## Problem details
Please set down, unchanged, each line from the one with "Identify the document" to the final line of the data below, both included. Drop the pictures.

|---|

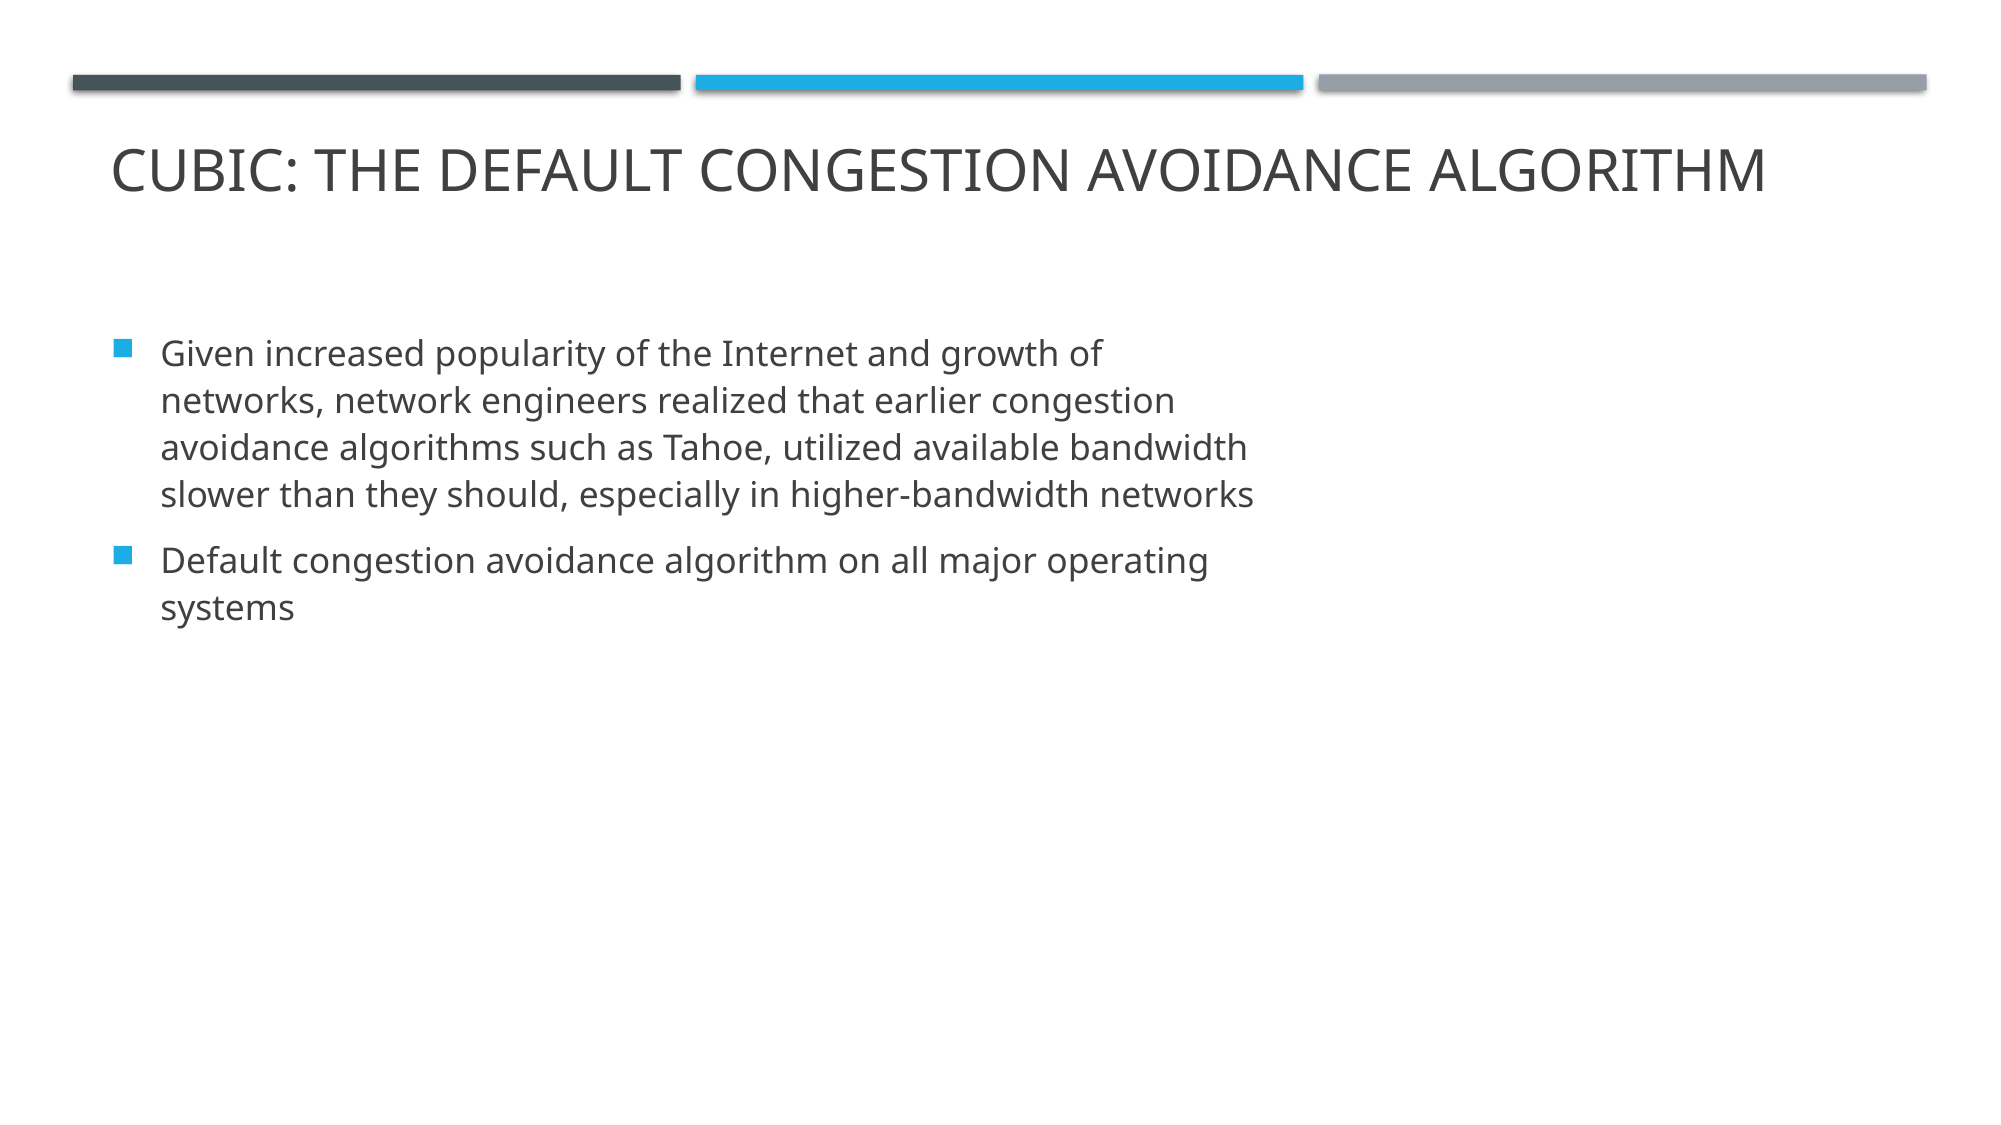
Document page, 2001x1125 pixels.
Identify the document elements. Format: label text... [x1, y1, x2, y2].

list Given increased popularity of the Internet and growth of networks, network engineers realized that earlier congestion avoidance algorithms such as Tahoe, utilized available bandwidth slower than they should, especially in higher-bandwidth networks Default congestion avoidance algorithm on all major operating systems [95, 288, 1275, 666]
title CUBIC: The Default Congestion Avoidance Algorithm [95, 115, 1905, 211]
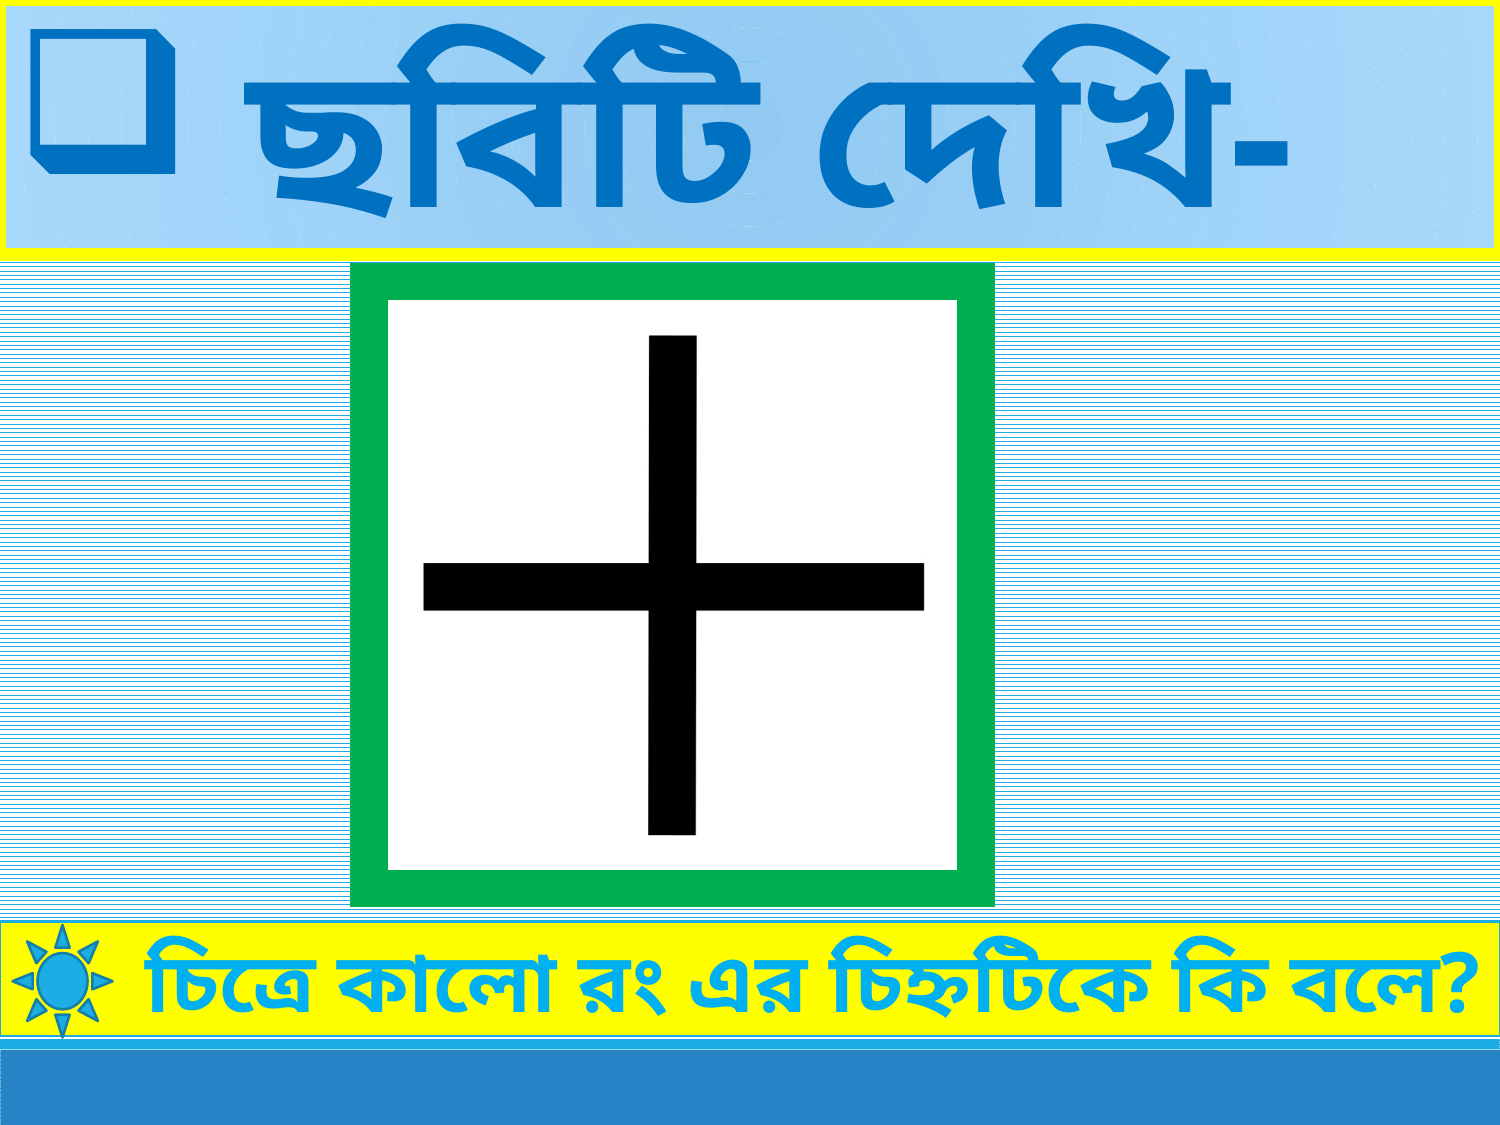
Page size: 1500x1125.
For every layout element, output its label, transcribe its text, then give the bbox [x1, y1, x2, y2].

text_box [0, 920, 1500, 1038]
text_box ছবিটি দেখি- [0, 0, 1500, 256]
picture [386, 299, 958, 871]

|---|

## Exercise answer
Identify the document elements. Format: label text... [x1, y1, x2, y2].

list Given increased popularity of the Internet and growth of networks, network engineers realized that earlier congestion avoidance algorithms such as Tahoe, utilized available bandwidth slower than they should, especially in higher-bandwidth networks Default congestion avoidance algorithm on all major operating systems [95, 288, 1275, 666]
title CUBIC: The Default Congestion Avoidance Algorithm [95, 115, 1905, 211]
Page size: 1500x1125.
For every layout element, output its label, transcribe its text, then give the bbox [x1, y1, x2, y2].

text_box [0, 920, 1500, 1038]
text_box ছবিটি দেখি- [0, 0, 1500, 256]
picture [386, 299, 958, 871]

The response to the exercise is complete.